TASK DIRECTIONS:
Go line by line through the entries and show those that hold the string "pitches".

- - - - - - -

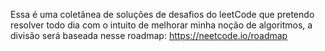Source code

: Essa é uma coletânea de soluções de desafios do leetCode que pretendo resolver todo dia
com o intuito de melhorar minha noção de algoritmos,
a divisão será baseada nesse roadmap: https://neetcode.io/roadmap
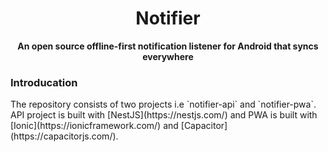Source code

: <div align="center">
  <h1>Notifier</h1>
  <p><strong>An open source offline-first notification listener for Android that syncs everywhere</strong></p>
</div>

### Introducation
<p>The repository consists of two projects i.e `notifier-api` and `notifier-pwa`. API project is built with [NestJS](https://nestjs.com/) and PWA is built with [Ionic](https://ionicframework.com/) and [Capacitor](https://capacitorjs.com/).</p>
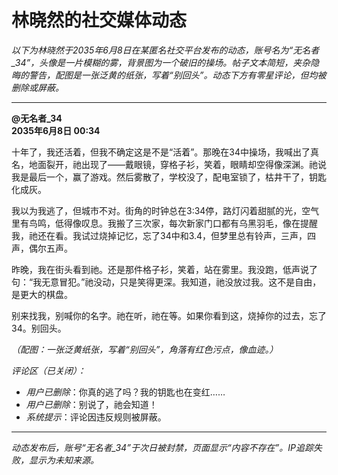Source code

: # 林晓然的社交媒体动态

*以下为林晓然于2035年6月8日在某匿名社交平台发布的动态，账号名为“无名者_34”，头像是一片模糊的雾，背景图为一个破旧的操场。帖子文本简短，夹杂隐晦的警告，配图是一张泛黄的纸张，写着“别回头”。动态下方有零星评论，但均被删除或屏蔽。*

---

**@无名者_34**  
**2035年6月8日 00:34**  

十年了，我还活着，但我不确定这是不是“活着”。那晚在34中操场，我喊出了真名，地面裂开，祂出现了——戴眼镜，穿格子衫，笑着，眼睛却空得像深渊。祂说我是最后一个，赢了游戏。然后雾散了，学校没了，配电室锁了，枯井干了，钥匙化成灰。

我以为我逃了，但城市不对。街角的时钟总在3:34停，路灯闪着甜腻的光，空气里有鸟鸣，低得像叹息。我搬了三次家，每次新家门口都有乌黑羽毛，像在提醒我，祂还在看。我试过烧掉记忆，忘了34中和3.4，但梦里总有铃声，三声，四声，偶尔五声。

昨晚，我在街头看到祂。还是那件格子衫，笑着，站在雾里。我没跑，低声说了句：“我无意冒犯。”祂没动，只是笑得更深。我知道，祂没放过我。这不是自由，是更大的棋盘。

别来找我，别喊你的名字。祂在听，祂在等。如果你看到这，烧掉你的过去，忘了34。别回头。

*（配图：一张泛黄纸张，写着“别回头”，角落有红色污点，像血迹。）*

*评论区（已关闭）：*  
- *用户已删除*：你真的逃了吗？我的钥匙也在变红……  
- *用户已删除*：别说了，祂会知道！  
- *系统提示*：评论因违反规则被屏蔽。

---

*动态发布后，账号“无名者_34”于次日被封禁，页面显示“内容不存在”。IP追踪失败，显示为未知来源。*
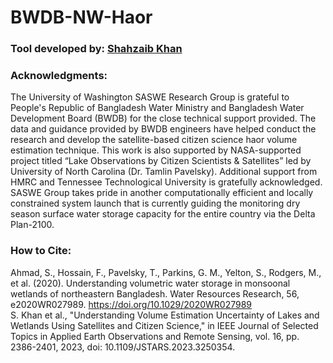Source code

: # BWDB-NW-Haor
### Tool developed by: [Shahzaib Khan](https://scholar.google.com/citations?user=eVEMjKQAAAAJ&hl=en)
### Acknowledgments:
The University of Washington SASWE Research Group is grateful to People's Republic of Bangladesh Water Ministry and Bangladesh Water Development Board (BWDB) for the close technical support provided. The data and guidance provided by BWDB engineers have helped conduct the research and develop the satellite-based citizen science haor volume estimation technique. This work is also supported by NASA-supported project titled “Lake Observations by Citizen Scientists & Satellites” led by University of North Carolina (Dr. Tamlin Pavelsky). Additional support from HMRC and Tennessee Technological University is gratefully acknowledged. SASWE Group takes pride in another computationally efficient and locally constrained system launch that is currently guiding the monitoring dry season surface water storage capacity for the entire country via the Delta Plan-2100.

### How to Cite:
Ahmad, S., Hossain, F., Pavelsky, T., Parkins, G. M., Yelton, S., Rodgers, M., et al. (2020). Understanding volumetric water storage in monsoonal wetlands of northeastern Bangladesh. Water Resources Research, 56, e2020WR027989. https://doi.org/10.1029/2020WR027989    
S. Khan et al., "Understanding Volume Estimation Uncertainty of Lakes and Wetlands Using Satellites and Citizen Science," in IEEE Journal of Selected Topics in Applied Earth Observations and Remote Sensing, vol. 16, pp. 2386-2401, 2023, doi: 10.1109/JSTARS.2023.3250354.
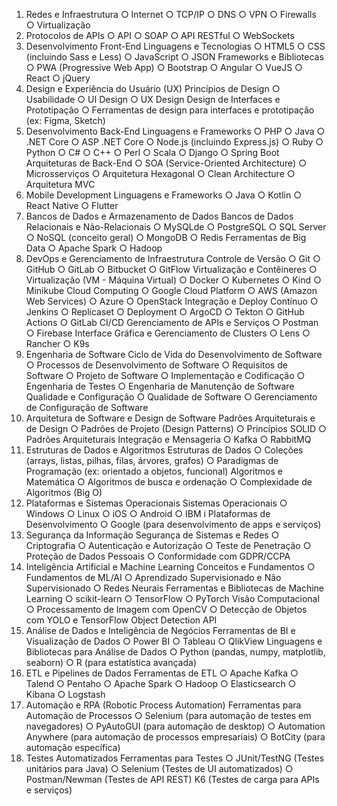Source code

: 1. Redes e Infraestrutura
		○ Internet
		○ TCP/IP
		○ DNS
		○ VPN
		○ Firewalls
		○ Virtualização
2. Protocolos de APIs
		○ API
		○ SOAP
		○ API RESTful
		○ WebSockets
3. Desenvolvimento Front-End
	Linguagens e Tecnologias
		○ HTML5
		○ CSS (incluindo Sass e Less)
		○ JavaScript
		○ JSON
	Frameworks e Bibliotecas
		○ PWA (Progressive Web App)
		○ Bootstrap
		○ Angular
		○ VueJS
		○ React
		○ jQuery
4. Design e Experiência do Usuário (UX)
	Princípios de Design
		○ Usabilidade
		○ UI Design
		○ UX Design
	Design de Interfaces e Prototipação
		○ Ferramentas de design para interfaces e prototipação (ex: Figma, Sketch)
5. Desenvolvimento Back-End
	Linguagens e Frameworks
		○ PHP
		○ Java
		○ .NET Core
		○ ASP .NET Core
		○ Node.js (incluindo Express.js)
		○ Ruby
		○ Python
		○ C#
		○ C++
		○ Perl
		○ Scala
		○ Django
		○ Spring Boot
	Arquiteturas de Back-End
		○ SOA (Service-Oriented Architecture)
		○ Microsserviços
		○ Arquitetura Hexagonal
		○ Clean Architecture
		○ Arquitetura MVC
6. Mobile Development
	Linguagens e Frameworks
		○ Java
		○ Kotlin
		○ React Native
		○ Flutter
7. Bancos de Dados e Armazenamento de Dados
	Bancos de Dados Relacionais e Não-Relacionais
		○ MySQLde
		○ PostgreSQL
		○ SQL Server
		○ NoSQL (conceito geral)
		○ MongoDB
		○ Redis
	Ferramentas de Big Data
		○ Apache Spark
		○ Hadoop
8. DevOps e Gerenciamento de Infraestrutura
	Controle de Versão
		○ Git
		○ GitHub
		○ GitLab
		○ Bitbucket
		○ GitFlow
	Virtualização e Contêineres
		○ Virtualização (VM - Máquina Virtual)
		○ Docker
		○ Kubernetes
		○ Kind
		○ Minikube
	Cloud Computing
		○ Google Cloud Platform
		○ AWS (Amazon Web Services)
		○ Azure
		○ OpenStack
	Integração e Deploy Contínuo
		○ Jenkins
		○ Replicaset
		○ Deployment
		○ ArgoCD
		○ Tekton
		○ GitHub Actions
		○ GitLab CI/CD
	Gerenciamento de APIs e Serviços
		○ Postman
		○ Firebase
	Interface Gráfica e Gerenciamento de Clusters
		○ Lens
		○ Rancher
		○ K9s
9. Engenharia de Software
	Ciclo de Vida do Desenvolvimento de Software
		○ Processos de Desenvolvimento de Software
		○ Requisitos de Software
		○ Projeto de Software
		○ Implementação e Codificação
		○ Engenharia de Testes
		○ Engenharia de Manutenção de Software
	Qualidade e Configuração
		○ Qualidade de Software
		○ Gerenciamento de Configuração de Software
10. Arquitetura de Software e Design de Software
	Padrões Arquiteturais e de Design
		○ Padrões de Projeto (Design Patterns)
		○ Princípios SOLID
		○ Padrões Arquiteturais
	Integração e Mensageria
		○ Kafka
		○ RabbitMQ
11. Estruturas de Dados e Algoritmos
	Estruturas de Dados
		○ Coleções (arrays, listas, pilhas, filas, árvores, grafos)
		○ Paradigmas de Programação (ex: orientado a objetos, funcional)
	Algoritmos e Matemática
		○ Algoritmos de busca e ordenação
		○ Complexidade de Algoritmos (Big O)
12. Plataformas e Sistemas Operacionais
	Sistemas Operacionais
		○ Windows
		○ Linux
		○ iOS
		○ Android
		○ IBM i
	Plataformas de Desenvolvimento
		○ Google (para desenvolvimento de apps e serviços)
13. Segurança da Informação
	Segurança de Sistemas e Redes
		○ Criptografia
		○ Autenticação e Autorização
		○ Teste de Penetração
		○ Proteção de Dados Pessoais
		○ Conformidade com GDPR/CCPA
14. Inteligência Artificial e Machine Learning
	Conceitos e Fundamentos
		○ Fundamentos de ML/AI
		○ Aprendizado Supervisionado e Não Supervisionado
		○ Redes Neurais
	Ferramentas e Bibliotecas de Machine Learning
		○ scikit-learn
		○ TensorFlow
		○ PyTorch
	Visão Computacional
		○ Processamento de Imagem com OpenCV
		○ Detecção de Objetos com YOLO e TensorFlow Object Detection API
15. Análise de Dados e Inteligência de Negócios
	Ferramentas de BI e Visualização de Dados
		○ Power BI
		○ Tableau
		○ QlikView
	Linguagens e Bibliotecas para Análise de Dados
		○ Python (pandas, numpy, matplotlib, seaborn)
		○ R (para estatística avançada)
16. ETL e Pipelines de Dados
	Ferramentas de ETL
		○ Apache Kafka
		○ Talend
		○ Pentaho
		○ Apache Spark
		○ Hadoop
		○ Elasticsearch
		○ Kibana
		○ Logstash
17. Automação e RPA (Robotic Process Automation)
	Ferramentas para Automação de Processos
		○ Selenium (para automação de testes em navegadores)
		○ PyAutoGUI (para automação de desktop)
		○ Automation Anywhere (para automação de processos empresariais)
		○ BotCity (para automação específica)
18. Testes Automatizados
	Ferramentas para Testes
		○ JUnit/TestNG (Testes unitários para Java)
		○ Selenium (Testes de UI automatizados)
		○ Postman/Newman (Testes de API REST)
K6 (Testes de carga para APIs e serviços)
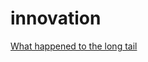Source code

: # innovation

[What happened to the long tail](https://tedgioia.substack.com/p/where-did-the-long-tail-go)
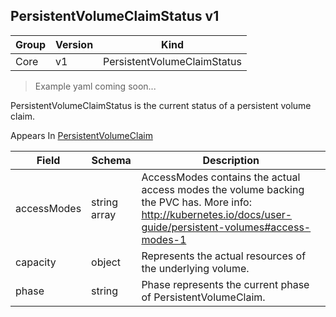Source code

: ## PersistentVolumeClaimStatus v1

Group        | Version     | Kind
------------ | ---------- | -----------
Core | v1 | PersistentVolumeClaimStatus

> Example yaml coming soon...



PersistentVolumeClaimStatus is the current status of a persistent volume claim.

<aside class="notice">
Appears In  <a href="#persistentvolumeclaim-v1">PersistentVolumeClaim</a> </aside>

Field        | Schema     | Description
------------ | ---------- | -----------
accessModes | string array | AccessModes contains the actual access modes the volume backing the PVC has. More info: http://kubernetes.io/docs/user-guide/persistent-volumes#access-modes-1
capacity | object | Represents the actual resources of the underlying volume.
phase | string | Phase represents the current phase of PersistentVolumeClaim.

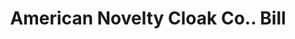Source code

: ---
doi: 10.7916/D8GB3G33
date_other: '1890'
date_other_textual: 1890-1899
form: printed ephemera
genre:
- Invoices
name:
- American Novelty Cloak Co.
object_in_context_url: https://biggert.cul.columbia.edu/items/view/ave_biggert_00944
subject_hierarchical_geographic:
- New York, New York, United States
subject_name:
- American Novelty Cloak Co.
title: American Novelty Cloak Co.. Bill
sort_title: American Novelty Cloak Co.. Bill
call_number: ave_biggert_00944
coordinates:
- 40.71277777777778,-74.00583333333333
pid: ave_biggert_00944
identifiers: ave_biggert_00944
thumbnail: false
permalink: /biggert/ave_biggert_00944/
layout: iiif-image-page
---
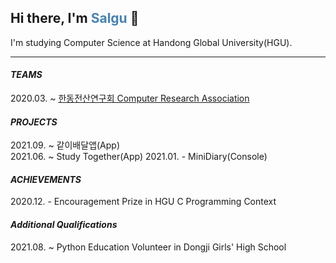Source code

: <!--
**AnJW-HGU/AnJW-HGU** is a ✨ _special_ ✨ repository because its `README.md` (this file) appears on your GitHub profile.

Here are some ideas to get you started:

- 🔭 I’m currently working on ...
- 🌱 I’m currently learning ...
- 👯 I’m looking to collaborate on ...
- 🤔 I’m looking for help with ...
- 💬 Ask me about ...
- 📫 How to reach me: ...
- 😄 Pronouns: ...
- ⚡ Fun fact: ...
-->
## Hi there, I'm <span style="color:steelblue">Salgu</span> 👋

I'm studying Computer Science at Handong Global University(HGU).
 
---
<!-- ![Salgu's GitHub stats](https://github-readme-stats.vercel.app/api?username=AnJW-HGU&show_icons=true&theme=city_lights) -->
#### *TEAMS*
2020.03. ~ [한동전산연구회 Computer Research Association](https://cra16.github.io/)

#### *PROJECTS*
2021.09. ~ 같이배달앱(App)  
2021.06. ~ Study Together(App)
2021.01. - MiniDiary(Console)
<!-- 2020.06. ~  -->

#### *ACHIEVEMENTS*
2020.12. - Encouragement Prize in HGU C Programming Context

#### *Additional Qualifications*
2021.08. ~ Python Education Volunteer in Dongji Girls' High School
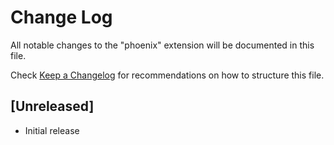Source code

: # Change Log

All notable changes to the "phoenix" extension will be documented in this file.

Check [Keep a Changelog](http://keepachangelog.com/) for recommendations on how to structure this file.

## [Unreleased]

- Initial release

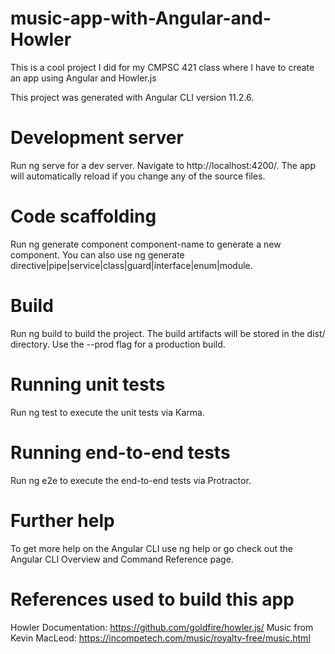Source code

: # music-app-with-Angular-and-Howler
This is a cool project I did for my CMPSC 421 class where I have to create an app using Angular and Howler.js

This project was generated with Angular CLI version 11.2.6.

# Development server
Run ng serve for a dev server. Navigate to http://localhost:4200/. The app will automatically reload if you change any of the source files.

# Code scaffolding
Run ng generate component component-name to generate a new component. You can also use ng generate directive|pipe|service|class|guard|interface|enum|module.

# Build
Run ng build to build the project. The build artifacts will be stored in the dist/ directory. Use the --prod flag for a production build.

# Running unit tests
Run ng test to execute the unit tests via Karma.

# Running end-to-end tests
Run ng e2e to execute the end-to-end tests via Protractor.

# Further help
To get more help on the Angular CLI use ng help or go check out the Angular CLI Overview and Command Reference page.

# References used to build this app
Howler Documentation: https://github.com/goldfire/howler.js/
Music from Kevin MacLeod: https://incompetech.com/music/royalty-free/music.html
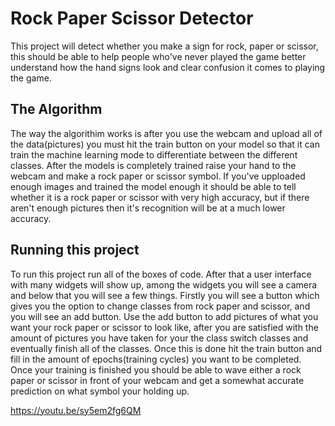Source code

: # Rock Paper Scissor Detector 

 This project will detect whether you make a sign for rock, paper or scissor, this should be able to help people who've never played the game better understand how the hand signs look and clear confusion it comes to playing the game. 


## The Algorithm

The way the algorithim works is after you use the webcam and upload all of the data(pictures) you must hit the train button on your model so that it can train the machine learning mode to differentiate between the different classes. After the models is completely trained raise your hand to the webcam and make a rock paper or scissor symbol. If you've upploaded enough images and trained the model enough it should be able to tell whether it is a rock paper or scissor with very high accuracy, but if there aren't enough pictures then it's recognition will be at a much lower accuracy. 
## Running this project

To run this project run all of the boxes of code. After that a user interface with many widgets will show up, among the widgets you will see a camera and below that you will see a few things. Firstly you will see a button which gives you the option to change classes from rock paper and scissor, and you will see an add button. Use the add button to add pictures of what you want your rock paper or scissor to look like, after you are satisfied with the amount of pictures you have taken for your the class switch classes and eventually finish all of the classes. Once this is done hit the train button and fill in the amount of epochs(training cycles) you want to be completed. Once your training is finished you should be able to wave either a rock paper or scissor in front of your webcam and get a somewhat accurate prediction on what symbol your holding up. 



https://youtu.be/sy5em2fg6QM
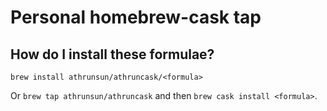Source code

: # Personal homebrew-cask tap

## How do I install these formulae?
`brew install athrunsun/athruncask/<formula>`

Or `brew tap athrunsun/athruncask` and then `brew cask install <formula>`.
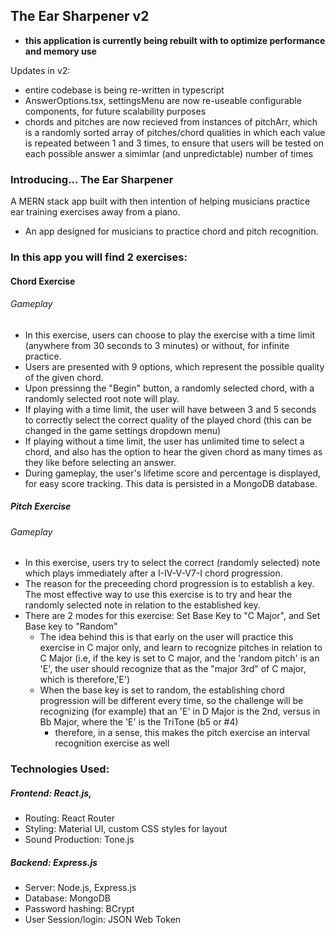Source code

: ## The Ear Sharpener v2
- **this application is currently being rebuilt with to optimize performance and memory use**

Updates in v2:

- entire codebase is being re-written in typescript
- AnswerOptions.tsx, settingsMenu are now re-useable configurable components, for future scalability purposes
- chords and pitches are now recieved from instances of pitchArr, which is a randomly sorted array of pitches/chord qualities in which each value is repeated between 1 and 3 times, to ensure that users will be tested on each possible answer a simimlar (and unpredictable) number of times




### Introducing... The Ear Sharpener
A MERN stack app built with then intention of helping musicians practice ear training exercises away from a piano.

- An app designed for musicians to practice chord and pitch recognition.

### In this app you will find 2 exercises:

#### Chord Exercise
###### Gameplay
- In this exercise, users can choose to play the exercise with a time limit (anywhere from 30 seconds to 3 minutes) or without, for infinite practice.
- Users are presented with 9 options, which represent the possible quality of the given chord. 
- Upon pressinng the "Begin" button, a randomly selected chord, with a randomly selected root note will play.
- If playing with a time limit, the user will have between 3 and 5 seconds to correctly select the correct quality of the played chord (this can be changed in the game settings dropdown menu)
- If playing without a time limit, the user has unlimited time to select a chord, and also has the option to hear the given chord as many times as they like before selecting an answer.
- During gameplay, the user's lifetime score and percentage is displayed, for easy score tracking. This data is persisted in a MongoDB database.

##### Pitch Exercise
###### Gameplay
- In this exercise, users try to select the correct (randomly selected) note which plays immediately after a I-IV-V-V7-I chord progression.
- The reason for the preceeding chord progression is to establish a key. The most effective way to use this exercise is to try and hear the randomly selected note in relation to the established key.
- There are 2 modes for this exercise: Set Base Key to "C Major", and Set Base key to "Random"
  - The idea behind this is that early on the user will practice this exercise in C major only, and learn to recognize pitches in relation to C Major (i.e, if the key is set to C major, and the 'random pitch' is an 'E', the user should recognize that as the "major 3rd" of C major, which is therefore,'E')
  - When the base key is set to random, the establishing chord progression will be different every time, so the challenge will be recognizing (for example) that an 'E' in D Major is the 2nd, versus in Bb Major, where the 'E' is the TriTone (b5 or #4)
    - therefore, in a sense, this makes the pitch exercise an interval recognition exercise as well
    
### Technologies Used:
##### Frontend: React.js, 
- Routing: React Router
- Styling: Material UI, custom CSS styles for layout
- Sound Production: Tone.js
##### Backend: Express.js
- Server: Node.js, Express.js
- Database: MongoDB
- Password hashing: BCrypt
- User Session/login: JSON Web Token
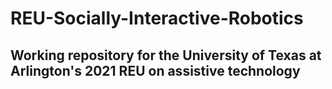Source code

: # REU-Socially-Interactive-Robotics
## Working repository for the University of Texas at Arlington's 2021 REU on assistive technology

- - - - - - -

RESULT OF THIS TASK:
- chords and pitches are now recieved from instances of pitchArr, which is a randomly sorted array of pitches/chord qualities in which each value is repeated between 1 and 3 times, to ensure that users will be tested on each possible answer a simimlar (and unpredictable) number of times
  - The idea behind this is that early on the user will practice this exercise in C major only, and learn to recognize pitches in relation to C Major (i.e, if the key is set to C major, and the 'random pitch' is an 'E', the user should recognize that as the "major 3rd" of C major, which is therefore,'E')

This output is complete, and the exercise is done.